Document segment =
####
# Micro Engineering TOs



## Stejones82 (Dec 22, 2020)

HO scale: Still in planning and collecting mode. 

So I received my Micro Engineering Yard system C-70 TOs. Wow! Gorgeous things! And the added detail, Sehr Schoen! 

Questions:

1. How many of you use the included signal stands? If so, do they age well with the CA glue? 

2. How many add the detail pieces: 

Headstock extension? 

Guardrail clamps? 

Frog bolt heads? 

3. I am modeling the 1940s era. I'm thinking the guardrail clamps are not appropriate to the timeframe, but what about the frog bolts? 

4. How many of you power your frogs? I do plan to use 0-6-0 switchers in the yard. 

5. I have not decided on TO switch motor system, leaning towards Tam Valley/Walthers or Circuitron, so how many remove the point springs? 

6. Instructions recommend silicone caulk as an acceptable adhesive, but is latex caulk a better choice atop WS foam roadbed? 

Thanks much in advance for your timely and courteous responses!

Steve


*DISCLAIMER** I realize it is my RR and my rules, so will be bound by noone's opinion/mandate. Just gathering data for making my decisions.


----------



## CTValleyRR (Jul 26, 2014)

Sorry. Beyond knowing the product and the company's reputation, I have no experience with ME turnouts.

For the Tam Valley turnout machines, and most likely the Walthers, since they're essentially the same, you will need to remove the springs. The actuating wire on the machine provides the spring force, and you don't want to apply more force than necessary to move the points by having to overcome a spring's resistance. The spring also ruins the realistically slow movement of the points.
####
Exercise data =
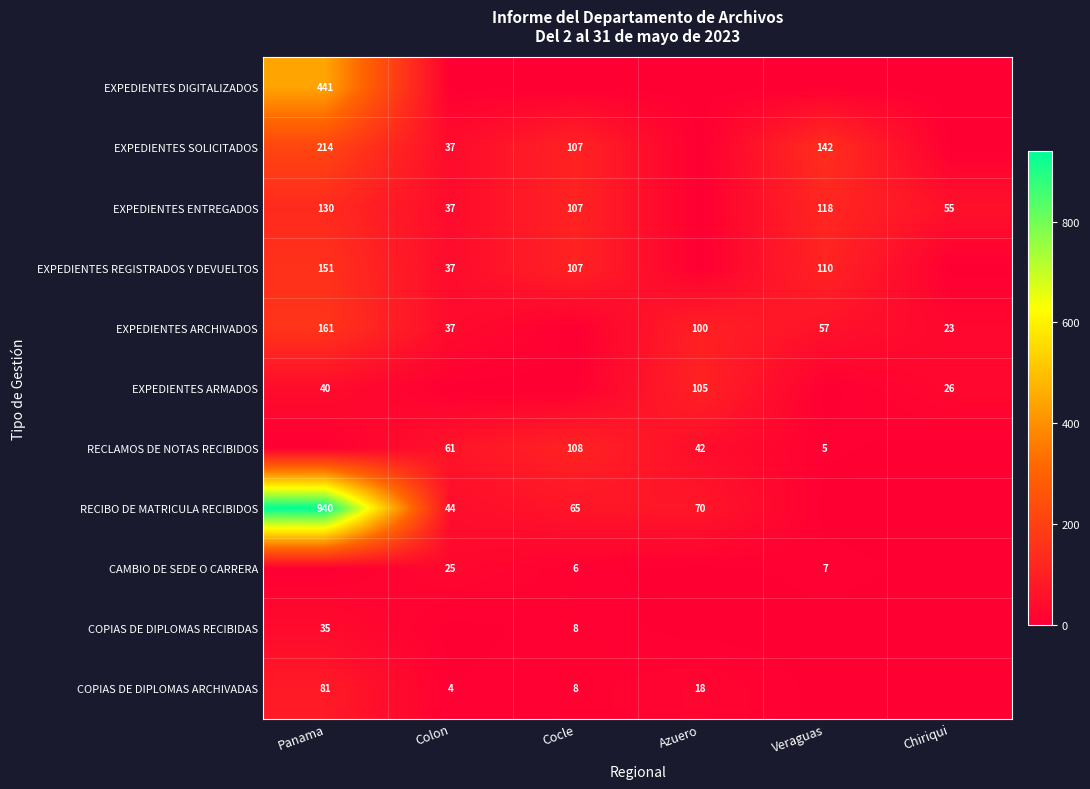

Is it true that RECIBO DE MATRICULA RECIBIDOS equals 118 at Azuero?

False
####
Assigned task 1 = In the turnout forum thread, which era does Steve say he is modeling?
Assigned task 2 = Condense the paragraph of the turnout forum thread beginning "For the Tam Valley turnout machines" into a short bulleted list that keeps its main facts.
Assigned task 3 = Reproduce verbatim everything in the turnout forum thread from "1. How many" down to "Frog bolt heads?".

Response 1 = The 1940s era.

Response 2 =
- Tam Valley turnout machines, and most likely Walthers ones (essentially the same), require removing the springs.
- The machine's actuating wire provides the spring force.
- Keeping the spring means applying more force than necessary to overcome its resistance.
- The spring also ruins the realistically slow movement of the points.

Response 3 =
1. How many of you use the included signal stands? If so, do they age well with the CA glue? 

2. How many add the detail pieces: 

Headstock extension? 

Guardrail clamps? 

Frog bolt heads?